Lines containing the word "stdin" are to be copied from the data below.

- **Source material**:
□ □ □ □ □

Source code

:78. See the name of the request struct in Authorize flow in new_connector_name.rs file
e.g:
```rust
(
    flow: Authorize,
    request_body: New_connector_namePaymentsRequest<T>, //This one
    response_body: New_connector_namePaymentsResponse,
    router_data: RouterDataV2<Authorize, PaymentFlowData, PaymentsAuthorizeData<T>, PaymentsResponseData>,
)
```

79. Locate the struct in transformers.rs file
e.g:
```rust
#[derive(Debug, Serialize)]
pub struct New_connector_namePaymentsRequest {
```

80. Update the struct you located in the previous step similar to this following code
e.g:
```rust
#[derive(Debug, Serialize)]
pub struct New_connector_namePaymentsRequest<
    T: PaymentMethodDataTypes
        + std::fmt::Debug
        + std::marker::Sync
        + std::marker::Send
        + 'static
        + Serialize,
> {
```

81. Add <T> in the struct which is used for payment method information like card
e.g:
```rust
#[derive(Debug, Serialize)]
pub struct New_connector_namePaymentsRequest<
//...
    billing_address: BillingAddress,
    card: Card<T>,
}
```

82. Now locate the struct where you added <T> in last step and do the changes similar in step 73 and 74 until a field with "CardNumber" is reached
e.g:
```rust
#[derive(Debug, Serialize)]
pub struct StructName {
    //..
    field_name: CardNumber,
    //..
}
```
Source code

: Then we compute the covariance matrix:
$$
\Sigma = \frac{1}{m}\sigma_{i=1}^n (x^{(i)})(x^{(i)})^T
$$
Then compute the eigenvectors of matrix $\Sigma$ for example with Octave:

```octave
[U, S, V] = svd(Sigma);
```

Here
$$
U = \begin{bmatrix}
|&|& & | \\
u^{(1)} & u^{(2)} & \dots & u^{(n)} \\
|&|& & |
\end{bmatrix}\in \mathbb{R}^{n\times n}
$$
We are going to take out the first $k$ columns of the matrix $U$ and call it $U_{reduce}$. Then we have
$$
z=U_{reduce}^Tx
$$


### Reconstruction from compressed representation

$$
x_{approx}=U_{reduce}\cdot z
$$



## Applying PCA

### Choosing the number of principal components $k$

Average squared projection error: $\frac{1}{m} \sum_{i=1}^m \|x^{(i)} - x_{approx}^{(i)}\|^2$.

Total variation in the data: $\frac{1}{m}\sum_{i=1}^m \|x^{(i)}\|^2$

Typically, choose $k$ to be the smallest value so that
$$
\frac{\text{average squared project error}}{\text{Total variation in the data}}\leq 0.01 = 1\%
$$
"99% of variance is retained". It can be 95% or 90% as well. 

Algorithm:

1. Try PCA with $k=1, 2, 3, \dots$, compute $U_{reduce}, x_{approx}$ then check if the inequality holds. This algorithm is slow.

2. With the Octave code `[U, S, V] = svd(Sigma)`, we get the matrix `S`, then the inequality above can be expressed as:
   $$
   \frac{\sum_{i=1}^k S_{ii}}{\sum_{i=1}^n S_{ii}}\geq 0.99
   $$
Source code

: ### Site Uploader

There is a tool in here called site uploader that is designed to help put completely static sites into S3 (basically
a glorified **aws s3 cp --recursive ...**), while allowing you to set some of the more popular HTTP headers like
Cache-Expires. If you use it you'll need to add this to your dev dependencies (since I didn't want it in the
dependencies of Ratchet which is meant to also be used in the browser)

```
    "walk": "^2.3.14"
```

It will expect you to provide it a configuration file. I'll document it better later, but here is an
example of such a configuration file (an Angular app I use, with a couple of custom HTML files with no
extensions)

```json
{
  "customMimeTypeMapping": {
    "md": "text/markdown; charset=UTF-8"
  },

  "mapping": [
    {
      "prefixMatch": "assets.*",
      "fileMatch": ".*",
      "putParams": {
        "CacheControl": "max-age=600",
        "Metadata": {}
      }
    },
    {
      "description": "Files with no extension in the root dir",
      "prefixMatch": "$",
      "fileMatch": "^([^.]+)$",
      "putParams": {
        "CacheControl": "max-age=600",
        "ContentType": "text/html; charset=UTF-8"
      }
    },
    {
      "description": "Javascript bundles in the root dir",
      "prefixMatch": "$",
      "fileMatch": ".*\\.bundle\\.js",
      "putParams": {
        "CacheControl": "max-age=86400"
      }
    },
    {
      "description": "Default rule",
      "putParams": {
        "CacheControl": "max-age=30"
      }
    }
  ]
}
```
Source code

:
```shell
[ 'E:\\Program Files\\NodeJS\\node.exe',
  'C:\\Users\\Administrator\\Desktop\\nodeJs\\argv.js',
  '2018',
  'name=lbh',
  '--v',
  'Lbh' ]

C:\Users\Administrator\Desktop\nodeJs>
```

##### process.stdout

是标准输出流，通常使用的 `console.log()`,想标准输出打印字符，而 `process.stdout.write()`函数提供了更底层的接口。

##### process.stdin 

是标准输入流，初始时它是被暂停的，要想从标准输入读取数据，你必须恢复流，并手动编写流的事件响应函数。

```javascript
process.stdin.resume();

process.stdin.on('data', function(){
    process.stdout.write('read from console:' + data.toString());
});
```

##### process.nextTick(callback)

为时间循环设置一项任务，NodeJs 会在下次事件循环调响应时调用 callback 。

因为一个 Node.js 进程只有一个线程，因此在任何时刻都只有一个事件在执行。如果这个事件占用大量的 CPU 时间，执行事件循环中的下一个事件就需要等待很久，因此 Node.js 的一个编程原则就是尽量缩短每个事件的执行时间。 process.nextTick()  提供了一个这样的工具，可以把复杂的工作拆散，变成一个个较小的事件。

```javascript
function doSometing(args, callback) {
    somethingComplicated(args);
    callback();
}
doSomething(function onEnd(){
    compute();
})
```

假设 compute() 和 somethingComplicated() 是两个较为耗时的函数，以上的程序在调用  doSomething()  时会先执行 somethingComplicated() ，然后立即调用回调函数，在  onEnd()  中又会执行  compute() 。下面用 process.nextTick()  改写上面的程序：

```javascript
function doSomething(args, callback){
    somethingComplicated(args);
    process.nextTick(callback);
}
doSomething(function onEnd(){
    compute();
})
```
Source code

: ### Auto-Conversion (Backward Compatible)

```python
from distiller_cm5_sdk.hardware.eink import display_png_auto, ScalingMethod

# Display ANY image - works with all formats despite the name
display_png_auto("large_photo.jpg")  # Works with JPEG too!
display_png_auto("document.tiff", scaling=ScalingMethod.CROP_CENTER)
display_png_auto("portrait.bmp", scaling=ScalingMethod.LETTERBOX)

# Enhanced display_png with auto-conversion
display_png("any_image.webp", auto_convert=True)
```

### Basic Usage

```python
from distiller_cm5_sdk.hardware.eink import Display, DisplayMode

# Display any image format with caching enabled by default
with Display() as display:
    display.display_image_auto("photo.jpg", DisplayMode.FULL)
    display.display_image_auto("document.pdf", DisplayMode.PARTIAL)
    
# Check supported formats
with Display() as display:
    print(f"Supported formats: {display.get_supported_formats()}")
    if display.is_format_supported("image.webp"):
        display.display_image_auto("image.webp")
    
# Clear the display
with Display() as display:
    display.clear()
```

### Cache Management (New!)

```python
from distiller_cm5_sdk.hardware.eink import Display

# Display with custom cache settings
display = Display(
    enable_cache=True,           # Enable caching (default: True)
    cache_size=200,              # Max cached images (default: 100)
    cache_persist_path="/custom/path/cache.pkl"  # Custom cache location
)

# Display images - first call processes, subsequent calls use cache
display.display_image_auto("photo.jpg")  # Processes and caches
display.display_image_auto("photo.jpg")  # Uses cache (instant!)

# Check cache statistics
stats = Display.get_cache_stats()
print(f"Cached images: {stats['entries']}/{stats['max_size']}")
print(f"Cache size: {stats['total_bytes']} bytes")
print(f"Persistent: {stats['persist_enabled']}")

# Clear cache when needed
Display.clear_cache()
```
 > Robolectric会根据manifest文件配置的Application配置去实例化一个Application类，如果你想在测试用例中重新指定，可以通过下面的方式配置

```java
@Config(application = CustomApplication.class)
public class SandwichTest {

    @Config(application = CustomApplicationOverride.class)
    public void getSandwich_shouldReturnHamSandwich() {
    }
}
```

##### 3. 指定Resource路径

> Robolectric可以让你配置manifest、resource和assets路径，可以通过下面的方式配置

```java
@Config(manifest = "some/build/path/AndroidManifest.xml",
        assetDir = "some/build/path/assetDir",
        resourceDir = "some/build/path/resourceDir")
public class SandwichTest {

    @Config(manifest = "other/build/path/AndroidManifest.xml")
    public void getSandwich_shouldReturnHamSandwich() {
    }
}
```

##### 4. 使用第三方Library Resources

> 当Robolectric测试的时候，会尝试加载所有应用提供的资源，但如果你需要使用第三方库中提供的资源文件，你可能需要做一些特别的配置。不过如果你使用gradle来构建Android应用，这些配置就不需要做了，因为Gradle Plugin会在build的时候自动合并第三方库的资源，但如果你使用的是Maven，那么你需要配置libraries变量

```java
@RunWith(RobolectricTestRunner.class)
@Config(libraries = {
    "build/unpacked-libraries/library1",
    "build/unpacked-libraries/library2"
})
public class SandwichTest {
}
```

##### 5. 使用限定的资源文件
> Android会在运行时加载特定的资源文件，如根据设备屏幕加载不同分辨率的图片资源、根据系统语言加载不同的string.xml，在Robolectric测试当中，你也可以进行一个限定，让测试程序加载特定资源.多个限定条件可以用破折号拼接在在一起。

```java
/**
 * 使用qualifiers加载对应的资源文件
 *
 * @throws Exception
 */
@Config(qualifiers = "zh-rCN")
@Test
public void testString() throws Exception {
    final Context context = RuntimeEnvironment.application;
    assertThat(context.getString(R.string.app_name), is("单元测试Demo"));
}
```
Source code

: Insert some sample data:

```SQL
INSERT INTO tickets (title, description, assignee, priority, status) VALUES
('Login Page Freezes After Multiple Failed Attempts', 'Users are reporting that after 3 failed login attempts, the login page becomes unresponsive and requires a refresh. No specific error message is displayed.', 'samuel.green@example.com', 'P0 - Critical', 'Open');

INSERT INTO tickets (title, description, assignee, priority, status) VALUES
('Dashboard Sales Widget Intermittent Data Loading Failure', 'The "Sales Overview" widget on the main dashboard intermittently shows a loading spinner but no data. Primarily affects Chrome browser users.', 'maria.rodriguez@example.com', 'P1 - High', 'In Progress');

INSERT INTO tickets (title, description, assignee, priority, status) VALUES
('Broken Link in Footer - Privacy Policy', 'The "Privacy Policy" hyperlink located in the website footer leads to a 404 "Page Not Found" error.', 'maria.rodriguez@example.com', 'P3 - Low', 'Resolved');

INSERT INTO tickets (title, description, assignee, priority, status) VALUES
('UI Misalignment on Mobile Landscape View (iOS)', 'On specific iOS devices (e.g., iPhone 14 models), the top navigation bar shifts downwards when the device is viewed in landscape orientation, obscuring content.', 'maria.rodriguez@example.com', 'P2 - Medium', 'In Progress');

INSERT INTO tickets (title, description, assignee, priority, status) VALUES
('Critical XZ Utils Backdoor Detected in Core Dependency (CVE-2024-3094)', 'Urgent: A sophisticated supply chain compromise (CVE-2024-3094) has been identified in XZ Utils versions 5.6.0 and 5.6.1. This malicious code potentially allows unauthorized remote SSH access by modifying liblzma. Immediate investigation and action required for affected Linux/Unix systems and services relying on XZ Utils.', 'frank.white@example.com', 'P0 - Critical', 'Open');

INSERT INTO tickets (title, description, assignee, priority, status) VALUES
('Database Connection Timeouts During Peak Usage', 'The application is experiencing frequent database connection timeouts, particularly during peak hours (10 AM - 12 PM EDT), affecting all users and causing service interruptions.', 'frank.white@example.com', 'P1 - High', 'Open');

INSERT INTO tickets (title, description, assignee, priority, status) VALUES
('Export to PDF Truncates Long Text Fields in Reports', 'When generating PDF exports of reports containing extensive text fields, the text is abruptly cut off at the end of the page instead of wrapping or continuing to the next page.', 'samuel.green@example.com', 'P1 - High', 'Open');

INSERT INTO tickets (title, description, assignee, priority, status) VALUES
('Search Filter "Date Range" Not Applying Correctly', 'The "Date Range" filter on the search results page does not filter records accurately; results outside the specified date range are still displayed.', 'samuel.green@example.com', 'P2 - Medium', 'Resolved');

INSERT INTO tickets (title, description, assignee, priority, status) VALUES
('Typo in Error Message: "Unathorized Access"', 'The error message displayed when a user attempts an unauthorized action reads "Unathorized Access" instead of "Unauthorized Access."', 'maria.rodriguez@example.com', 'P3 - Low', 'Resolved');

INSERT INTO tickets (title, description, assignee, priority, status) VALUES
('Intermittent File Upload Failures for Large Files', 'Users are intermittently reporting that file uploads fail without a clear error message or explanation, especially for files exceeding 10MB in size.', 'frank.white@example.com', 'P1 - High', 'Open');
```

□ □ □ □ □

- **Your response**:
##### process.stdin 
process.stdin.resume();
process.stdin.on('data', function(){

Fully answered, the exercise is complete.